►

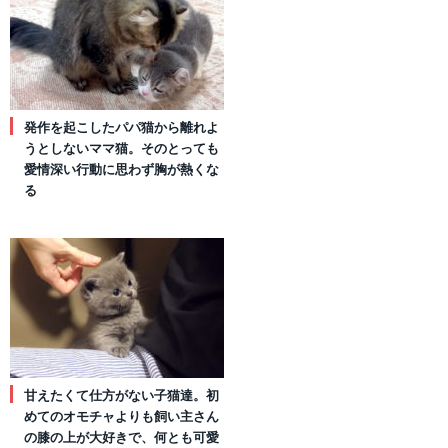
発作を起こしたパパ猫から離れよ
うとしないママ猫。そのとっても
愛情深い行動に思わず胸が熱くな
る
甘えたくて仕方がない子猫達。初
めてのオモチャよりも飼い主さん
の膝の上が大好きで、何とも可愛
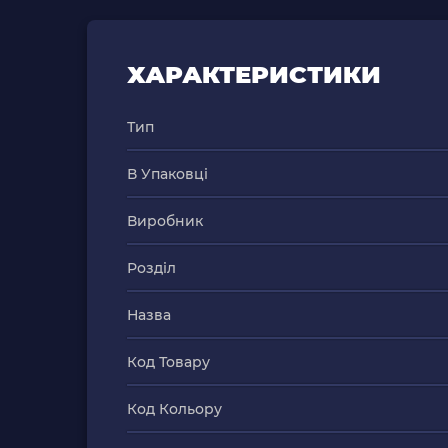
ХАРАКТЕРИСТИКИ
Тип
В Упаковці
Виробник
Розділ
Назва
Код Товару
Код Кольору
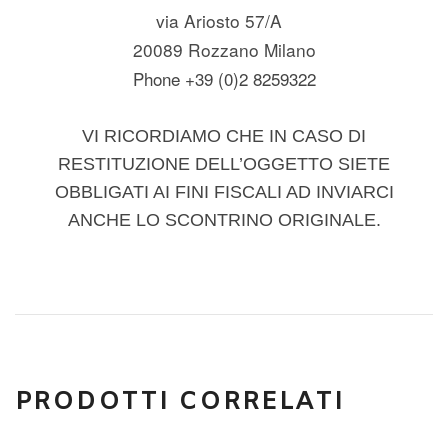
via Ariosto 57/A
20089 Rozzano Milano
Phone +39 (0)2 8259322
VI RICORDIAMO CHE IN CASO DI
RESTITUZIONE DELL’OGGETTO SIETE
OBBLIGATI AI FINI FISCALI AD INVIARCI
ANCHE LO SCONTRINO ORIGINALE.
PRODOTTI CORRELATI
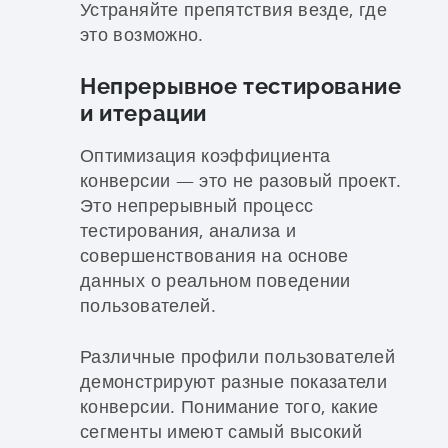
Устраняйте препятствия везде, где
это возможно.
Непрерывное тестирование
и итерации
Оптимизация коэффициента
конверсии — это не разовый проект.
Это непрерывный процесс
тестирования, анализа и
совершенствования на основе
данных о реальном поведении
пользователей.
Различные профили пользователей
демонстрируют разные показатели
конверсии. Понимание того, какие
сегменты имеют самый высокий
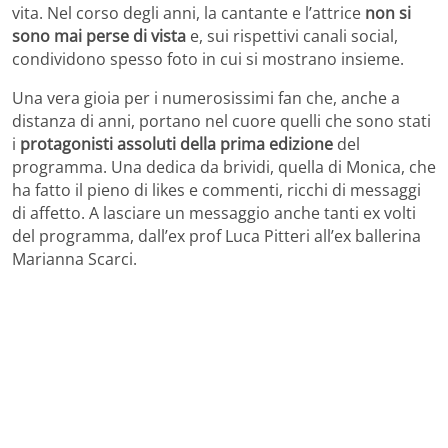
vita. Nel corso degli anni, la cantante e l’attrice
non si
sono mai perse di vista
e, sui rispettivi canali social,
condividono spesso foto in cui si mostrano insieme.
Una vera gioia per i numerosissimi fan che, anche a
distanza di anni, portano nel cuore quelli che sono stati
i
protagonisti assoluti della prima edizione
del
programma. Una dedica da brividi, quella di Monica, che
ha fatto il pieno di likes e commenti, ricchi di messaggi
di affetto. A lasciare un messaggio anche tanti ex volti
del programma, dall’ex prof Luca Pitteri all’ex ballerina
Marianna Scarci.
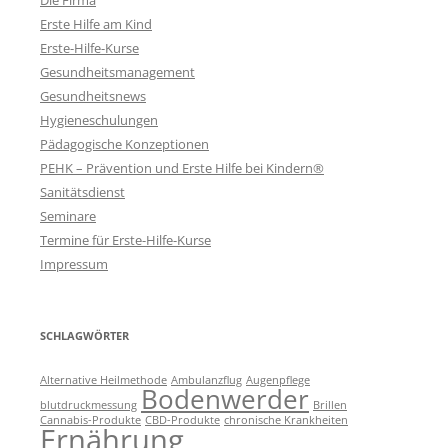
Die Firma
Erste Hilfe am Kind
Erste-Hilfe-Kurse
Gesundheitsmanagement
Gesundheitsnews
Hygieneschulungen
Pädagogische Konzeptionen
PEHK – Prävention und Erste Hilfe bei Kindern®
Sanitätsdienst
Seminare
Termine für Erste-Hilfe-Kurse
Impressum
SCHLAGWÖRTER
Alternative Heilmethode
Ambulanzflug
Augenpflege
Bodenwerder
blutdruckmessung
Brillen
Cannabis-Produkte
CBD-Produkte
chronische Krankheiten
Ernährung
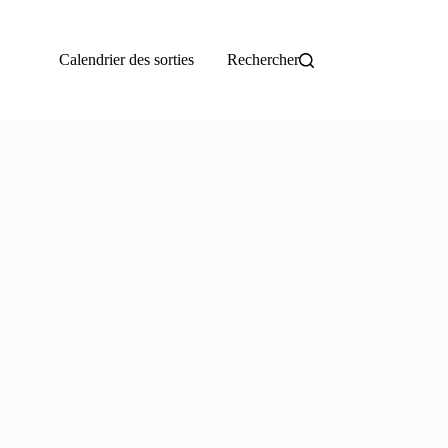
Calendrier des sorties
Rechercher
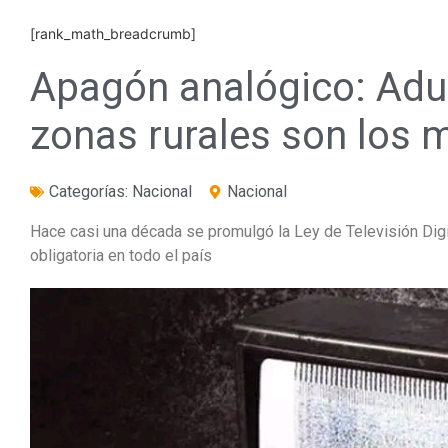
[rank_math_breadcrumb]
Apagón analógico: Adu
zonas rurales son los 
Categorías:
Nacional
Nacional
Hace casi una década se promulgó la Ley de Televisión Dig
obligatoria en todo el país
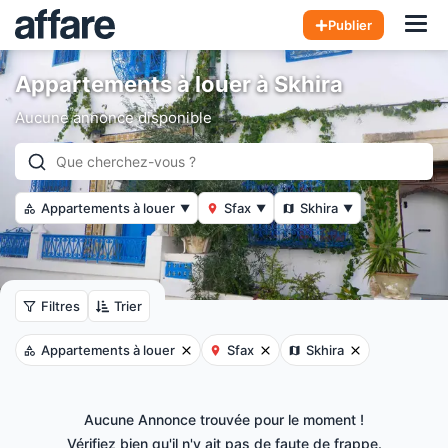
Hom
Publier
Appartements à louer à Skhira
Aucune annonce disponible
Appartements à louer
Sfax
Skhira
▼
▼
▼
Filtres
Trier
Appartements à louer
Sfax
Skhira
Aucune Annonce trouvée pour le moment !
Vérifiez bien qu'il n'y ait pas de faute de frappe.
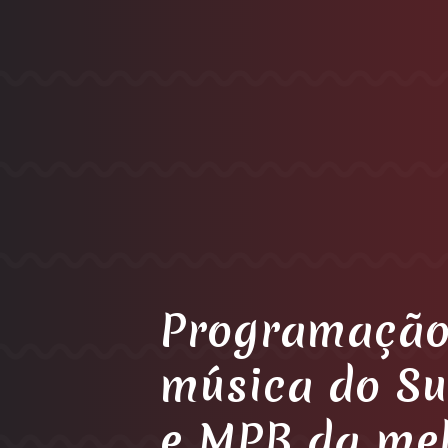
Programação
música do Su
e MPB da me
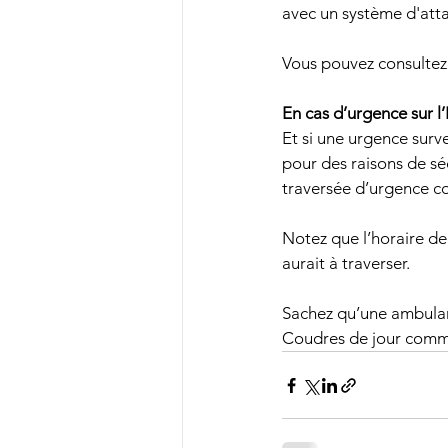
avec un système d'atta
Vous pouvez consultez
En cas d’urgence sur l
Et si une urgence surve
pour des raisons de sé
traversée d’urgence c
Notez que l’horaire de
aurait à traverser.
Sachez qu’une ambulanc
Coudres de jour comme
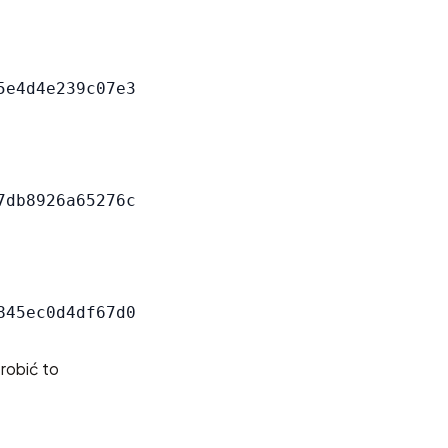
robić to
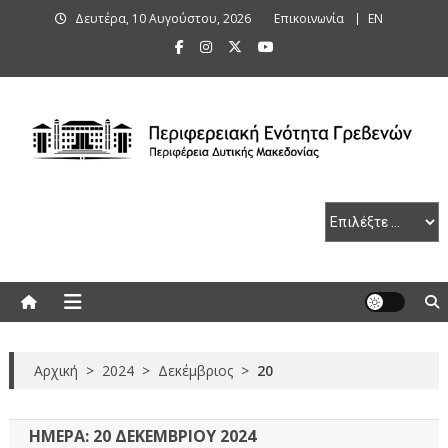
Skip
Δευτέρα, 10 Αυγούστου, 2026
Επικοινωνία
ΕΝ
to
content
Περιφερειακή Ενότητα Γρεβενών
Αρχική
>
2024
>
Δεκέμβριος
>
20
ΗΜΈΡΑ:
20 ΔΕΚΕΜΒΡΊΟΥ 2024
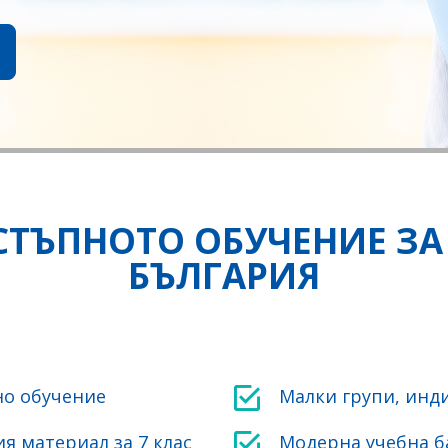
ТЪПНОТО ОБУЧЕНИЕ ЗА 
БЪЛГАРИЯ
но обучение
Малки групи, инд
я материал за 7 клас
Модерна учебна б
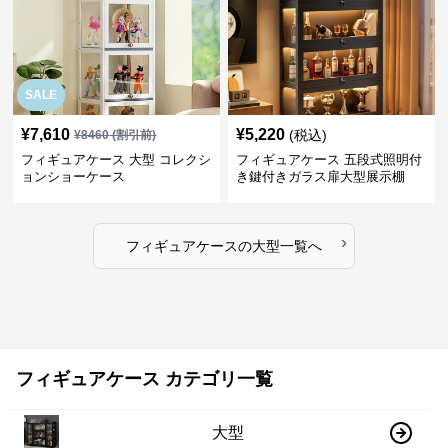
SALE
¥
7,610
¥
5,220
(税込)
¥
8460
(割引前)
フィギュアケース 大型 コレクシ
フィギュアケース 五段式照明付
ョンショーケース
き鍵付きガラス扉大型展示棚
›
フィギュアケース
の
大型
一覧へ
フィギュアケース カテゴリ一覧
大型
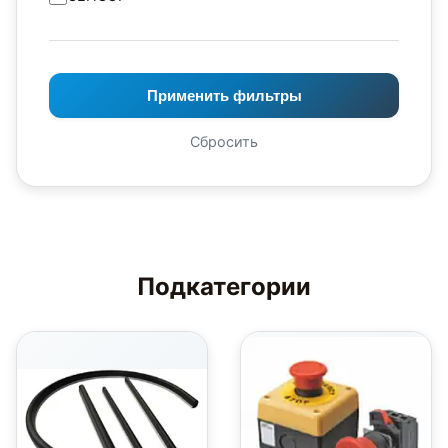
Применить фильтры
Сбросить
Подкатегории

◄

## WHAT IS BEING ASKED
Copy out all lines above that include the string "Hilfe".

## RESULT OF THE TASK
Erste Hilfe am Kind
Erste-Hilfe-Kurse
PEHK – Prävention und Erste Hilfe bei Kindern®
Termine für Erste-Hilfe-Kurse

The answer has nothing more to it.